◆ **DATA EXCERPTS**
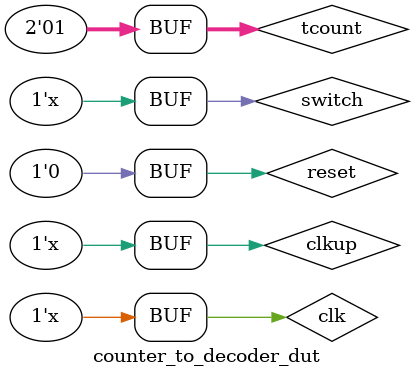
<source format=v>
module counter_to_decoder(clkup,switch,reset,tcount,clk,pcount,wtime1,wtime2,full_flag,empty_flag,alarm);
//input are all input in project
//output are all output in project
input clkup,switch,reset,clk;
input [1:0]tcount;
//number of bits of tailer is two
//pcount is counter appear on seven seg
output full_flag,empty_flag,alarm;
output [6:0]pcount,wtime1,wtime2;
wire slow_clk,debounced;
wire [7:0]wtime;
wire [3:0]count;


 UpDownCounter counter1(clk,switch,reset,count,full_flag,empty_flag,alarm);
 rom rom1(count,tcount,wtime);
 decoder_7seg decode1(count[3],count[2],count[1],count[0],pcount[6],pcount[5],pcount[4],pcount[3],pcount[2],pcount[1],pcount[0]);
 decoder_7seg decode2(wtime[3],wtime[2],wtime[1],wtime[0],wtime1[6],wtime1[5],wtime1[4],wtime1[3],wtime1[2],wtime1[1],wtime1[0]);
 decoder_7seg decode3(wtime[7],wtime[6],wtime[5],wtime[4],wtime2[6],wtime2[5],wtime2[4],wtime2[3],wtime2[2],wtime2[1],wtime2[0]);




endmodule
//---------end file-------------------
//-----------------------------------
//-------testbench of  topmodule----------
module counter_to_decoder_dut();
reg clkup,switch,clk,reset;
reg  [1:0] tcount;
wire [6:0]wtime1;  //output on sevensegment2
wire [6:0]wtime2;  // output on sevensegment3
wire [6:0] pcount; //output on sevensegment 1
wire full_flag,empty_flag,alarm;
//------------------
initial
begin
clk=0;
tcount=2'b01;//tailer equal 1
clkup=0;
switch=1;
reset=1; #100;//reset is on and delay 100------------
reset=0;//reset is off------------------------
tcount=2'b01;
end
always 
#50 clkup=~clkup;
always
#900 switch=~switch;//switch =1 after 900 switch=0
always
#50 clk=~clk;
  counter_to_decoder top(clkup,switch,reset,tcount,clk,pcount,wtime1,wtime2,full_flag,empty_flag,alarm);

endmodule
</source>
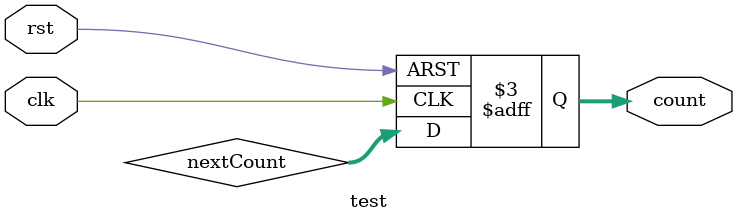
<source format=v>
module test (clk,rst,count);
 input clk,rst;
 output [8:0] count;
 reg [8:0] count;
 reg [8:0] nextCount;
 always @(posedge clk or negedge rst)
   if (~rst) //good style for using '_n' for active low reset
     count <= 0;
   else
     count <= nextCount;
endmodule


</source>
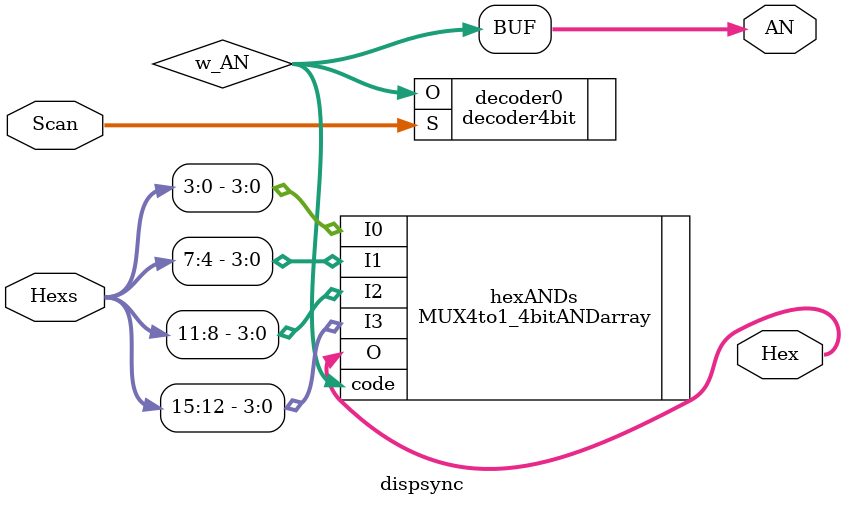
<source format=v>
`timescale 1ns / 1ps
module dispsync(input [15:0]Hexs,
					input  [1:0] Scan,
					output [3:0] Hex,
					output[3:0] AN
    );
	 
	wire [3:0] w_AN;
	
	decoder4bit decoder0(.S(Scan), .O(w_AN));
	
	MUX4to1_4bitANDarray hexANDs(.code(w_AN), .I0(Hexs[3:0]), .I1(Hexs[7:4]), .I2(Hexs[11:8]), .I3(Hexs[15:12]), .O(Hex));
	
	assign AN=w_AN;

endmodule

</source>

◆ **WHAT YOU ARE ASKED TO DO**
In the records above, find every line containing the word "switch" and show it.

◆ **ANSWER TO THIS TASK**
module counter_to_decoder(clkup,switch,reset,tcount,clk,pcount,wtime1,wtime2,full_flag,empty_flag,alarm);
input clkup,switch,reset,clk;
 UpDownCounter counter1(clk,switch,reset,count,full_flag,empty_flag,alarm);
reg clkup,switch,clk,reset;
switch=1;
#900 switch=~switch;//switch =1 after 900 switch=0
  counter_to_decoder top(clkup,switch,reset,tcount,clk,pcount,wtime1,wtime2,full_flag,empty_flag,alarm);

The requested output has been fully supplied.